New York is now requiring AI-generated people in ads to be labeled, while privacy professionals are warning that legacy governance models do not fit autonomous agents. Together, the stories point to the same problem: disclosure and control rules are being rewritten around systems that can generate or act without a human in the loop.
Ads in New York must now label AI-generated 'synthetic performers'
New York has implemented a law requiring advertisements featuring AI-generated people to clearly label them as “synthetic performers.” The rule is designed to make AI use visible to audiences instead of leaving it buried inside creative production choices, and it puts disclosure directly into the ad workflow rather than treating it as an optional brand decision. For marketers, agencies, and production vendors, this shifts synthetic media from a novelty tool into a regulated asset class that now carries review and signoff requirements.
- Ad operations teams need a documented review step for synthetic media disclosures before campaigns go live, especially when creative is reused across channels or state lines.
- Brands selling into New York should treat AI-generated likenesses as a compliance issue, not just a creative one, because labeling obligations can attach even when the synthetic person is central to the campaign concept.
- If the approach proves enforceable, other states could borrow the model, which means teams building synthetic content pipelines should plan for jurisdiction-specific disclosure rules now rather than retrofit later.
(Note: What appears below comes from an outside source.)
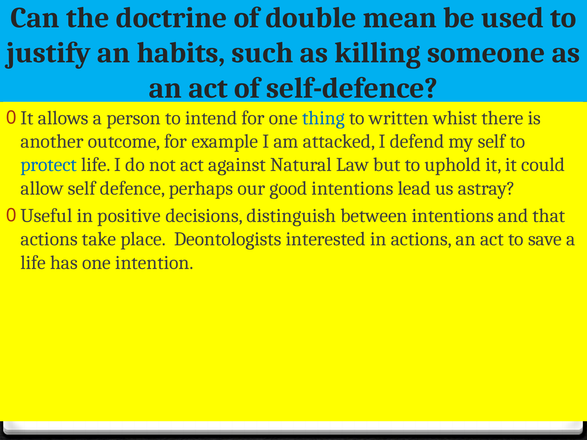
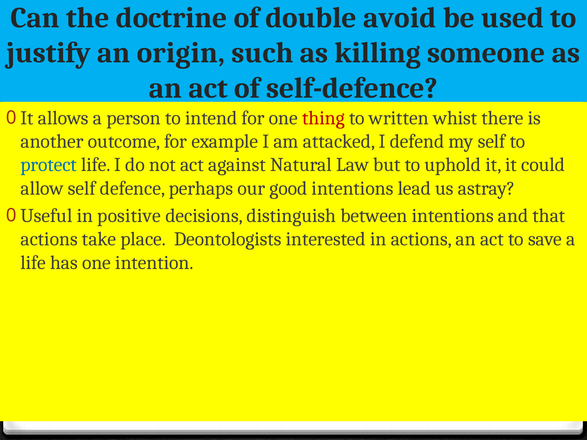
mean: mean -> avoid
habits: habits -> origin
thing colour: blue -> red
- Clear labeling also affects trust and brand risk: once regulators define disclosure as the baseline, failure to identify AI-generated people can look deceptive even when the campaign is otherwise lawful.
Privacy governance was not built for agents: Rethinking data protection for autonomous systems
The IAPP argues that traditional privacy governance frameworks were designed for relatively static systems and are not adequate for autonomous AI agents. As agents become more capable of acting on behalf of users or organizations, privacy controls have to account for less predictable data flows, shifting decision paths, and accountability gaps that do not map neatly to standard application governance. The practical issue for enterprises is that an agent can collect, infer, retain, or share information across multiple tools and contexts, which makes existing consent, purpose limitation, and oversight models harder to apply.
- Privacy and data governance teams may need to map agent behavior separately from conventional software workflows, because an agent's actions can change based on prompts, tools, and live context.
- Core compliance concepts such as consent, purpose limitation, and retention become more difficult to operationalize when systems can independently decide what data to access or how to act on it.
- Organizations deploying agents should define accountability in advance, including who owns monitoring, incident response, and policy enforcement when an agent mishandles personal data.
- Teams that wait for formal regulation may lose time, because governance updates, audit trails, and technical guardrails are easier to build before agents are deeply embedded in business processes.